Рутинные формулы, взятыя на прокатъ, да еще заднимъ числомъ, т. е. когда уже
всѣ о нихъ имѣютъ нѣкоторое понятiе, гораздо болѣе удаются,
болѣе нравятся обществу, чѣмъ незнакомыя ему убѣжденiя. Только
обносившiяся идеи очень понятны. Въ
прежнихъ ошибкахъ мы готовы сознаться искренно; но вѣдь мы не могли ихъ
тогда видеть сами, именно потому, что и тогда дѣйгтвовали по твердому
убѣжденiю.
4)
Что же касается до того: пускать–ли того или другого въ сотрудники, или до
требованiя человѣка новаго и свѣжаго для Политическаго
обозрѣнiя и проч., и проч., то этими требованiями Аполлопъ Григорьевъ только
доказалъ, что онъ не имѣлъ ни малѣйшаго понятiя о практической
сторонѣ изданiя журнала. Если положимъ К. и М., съ образомъ мыслей которыхъ
журналъ вполнѣ несогласенъ, представятъ къ напечатанiю въ редакцiю
журнала такiя статьи, которыя на этотъ разъ не претивурѣчатъ его главной
идеѣ, его направленiю, а между тѣмъ сами по себѣ любопытны и
даже талантливы, то эти статьи, разумѣется, можно напечатать. Иначе ни
одинъ журналъ не состоится. Также точно нельзя по ошибиться, хоть разъ, въ напечатанiи какой–нибудь неудачной драмы или
повѣсти. Ошибался и Аполлонъ Григорьевъ, а такое требованiе съ его стороны
было слишкомъ строго. Требованiе же «новаго и свѣжаго человѣка» для
Политическаго обозрѣнiя — было еще строже. Требовать вдругъ всего — было невозможно.

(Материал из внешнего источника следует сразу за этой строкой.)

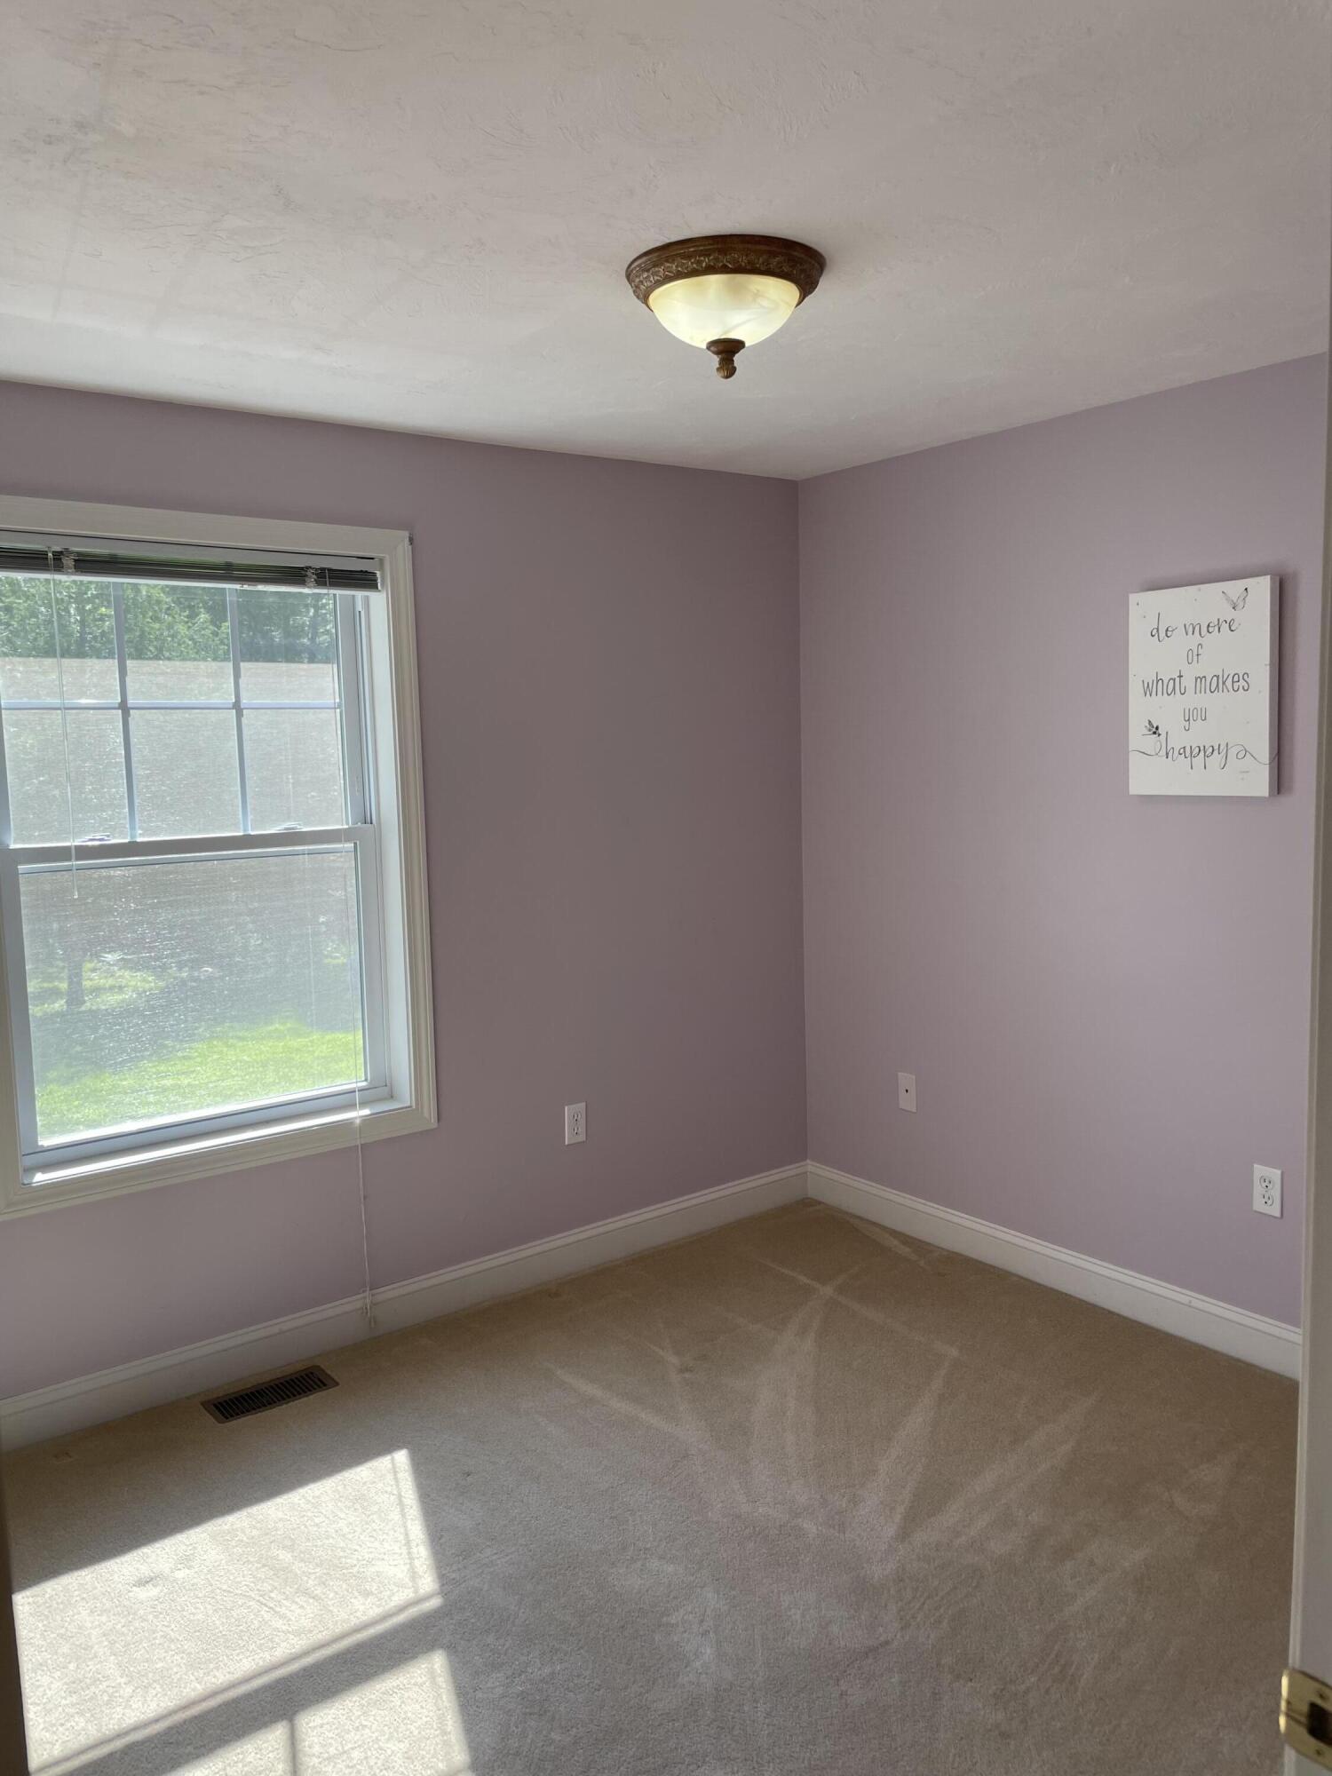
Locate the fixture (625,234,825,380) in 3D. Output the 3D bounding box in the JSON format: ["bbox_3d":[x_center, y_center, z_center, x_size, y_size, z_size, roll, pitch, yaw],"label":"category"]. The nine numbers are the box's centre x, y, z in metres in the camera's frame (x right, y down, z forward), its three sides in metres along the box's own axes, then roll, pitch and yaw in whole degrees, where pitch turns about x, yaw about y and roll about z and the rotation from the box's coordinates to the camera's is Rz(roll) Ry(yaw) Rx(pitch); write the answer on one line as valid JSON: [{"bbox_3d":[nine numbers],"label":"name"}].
[{"bbox_3d":[0.104,-0.968,2.282,0.339,0.190,0.339,-2,7,0],"label":"fixture"}]

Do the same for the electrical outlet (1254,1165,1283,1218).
[{"bbox_3d":[1.447,0.732,3.214,0.008,0.116,0.071,-7,8,-37],"label":"electrical outlet"}]

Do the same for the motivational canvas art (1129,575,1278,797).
[{"bbox_3d":[1.290,-0.473,3.214,0.039,0.501,0.363,-7,8,-37],"label":"motivational canvas art"}]

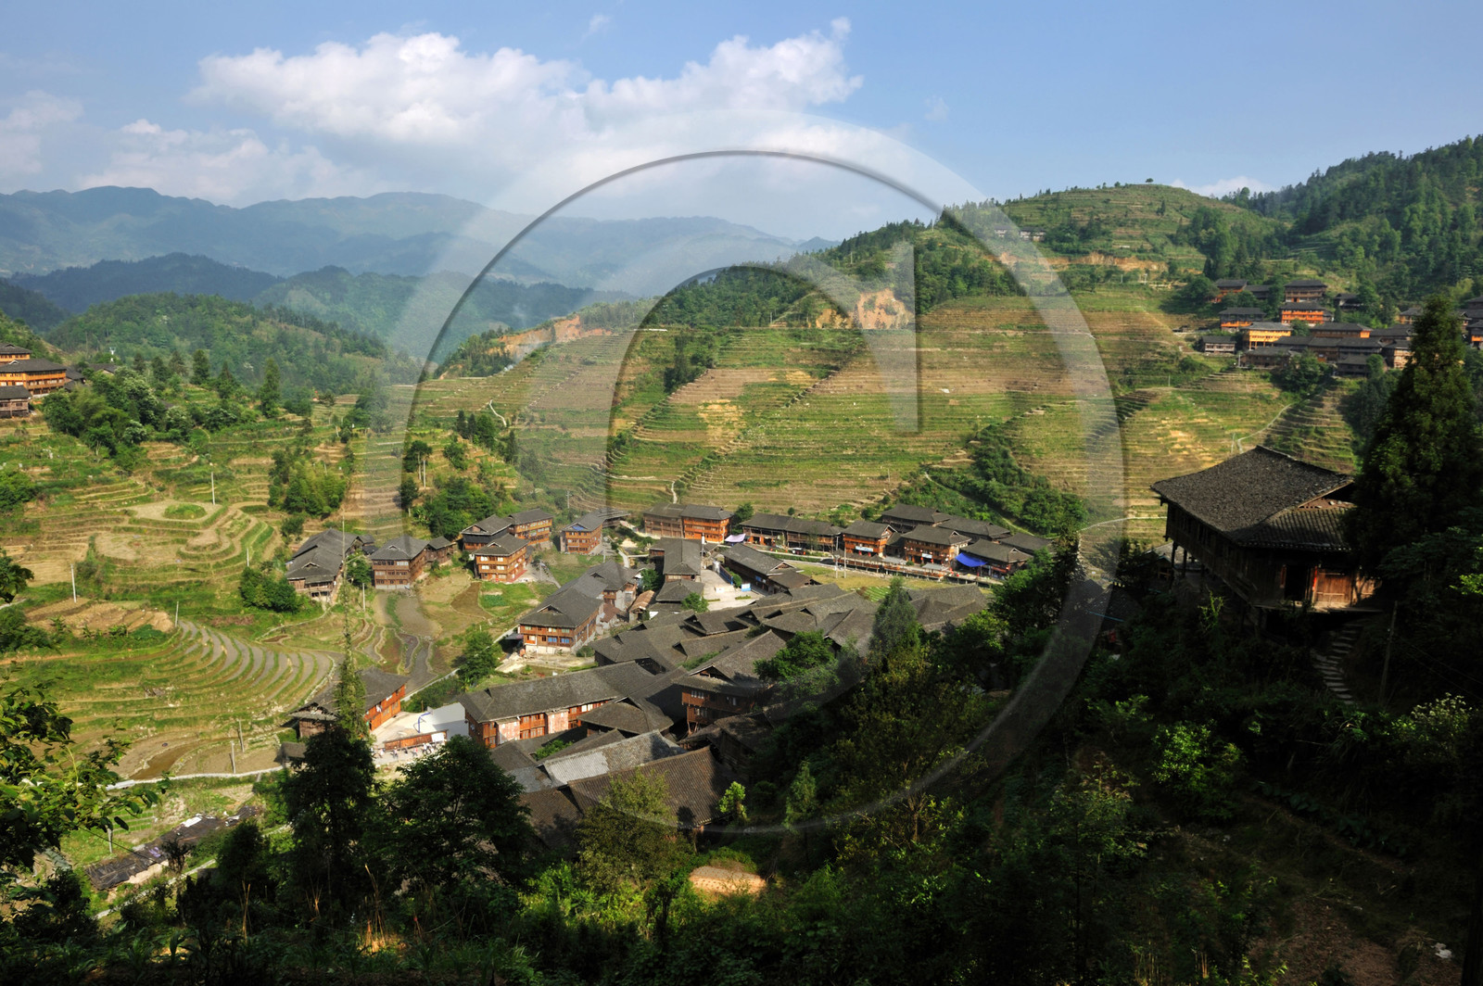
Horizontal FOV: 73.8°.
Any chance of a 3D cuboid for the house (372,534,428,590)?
[{"bbox_3d":[-85.889,17.154,249.113,9.800,10.500,17.000,0,10,-4],"label":"house"}]

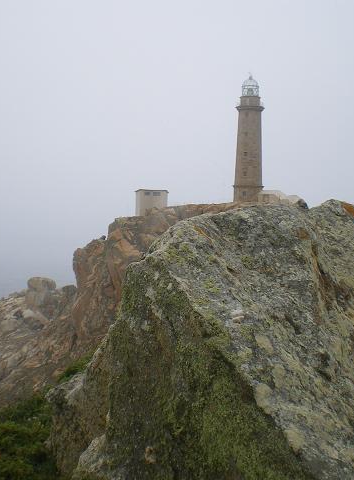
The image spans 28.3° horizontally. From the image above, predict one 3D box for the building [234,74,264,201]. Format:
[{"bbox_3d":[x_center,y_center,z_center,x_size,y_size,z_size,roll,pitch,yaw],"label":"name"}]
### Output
[{"bbox_3d":[14.860,-20.840,145.000,6.200,26.500,6.200,1,-1,5],"label":"building"}]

Впослѣдствiи «Политическое обозрѣнiе» во «Времени» составлялось весьма
талантливо и замѣчательнымъ сотрудником; но и оно далеко не выражало
направленiя журнала. Трудно сразу отыскать для каждаго отдѣла людей съ
талантами, равносильными таланту Островскаго, да еще начинающему журналу. Уже
довольно того, что журналъ ищетъ этихъ людей и сознаетъ ихъ необходимость. Но
всего досаднѣе въ подобныхъ случаяхъ тò, что такого сотрудника въ
данный моментъ можетъ и совсѣмъ на свѣтѣ не быть.
Сдѣлаю
еще одно послѣднее, общее замѣчанiе. Въ этихъ великолѣпныхъ, историческихъ письмахъ въ которыхъ не
звучитъ ни одной фальшивой (неискренной) ноты и въ которыхъ такъ типично, хотя
все еще не вполнѣ обрисовывается одинъ изъ русскихъ Гамлетовъ нашего
времени (настоящихъ Гамлетовъ), — въ этихъ великолѣпныхъ письмахъ,
говорю я, не все и теперь можетъ быть взято редакцiею «Эпохи» безъ оговорокъ.
Безъ сомнѣнiя каждый литературный критикъ долженъ быть въ то же время и
самъ поэтъ; это, кажется, одно изъ необходимѣйшихъ условiй настоящаго
критика. Григорьевъ былъ безспорный и страстный поэтъ; но онъ былъ и капризенъ
и порывистъ какъ страстный поэтъ. Я не о томъ, собственно, говорю, что онъ увлекался, — фраза, которую
некрологисты его (изъ которыхъ безъ сомнѣнiя рѣдкiй и читалъ Григорьева)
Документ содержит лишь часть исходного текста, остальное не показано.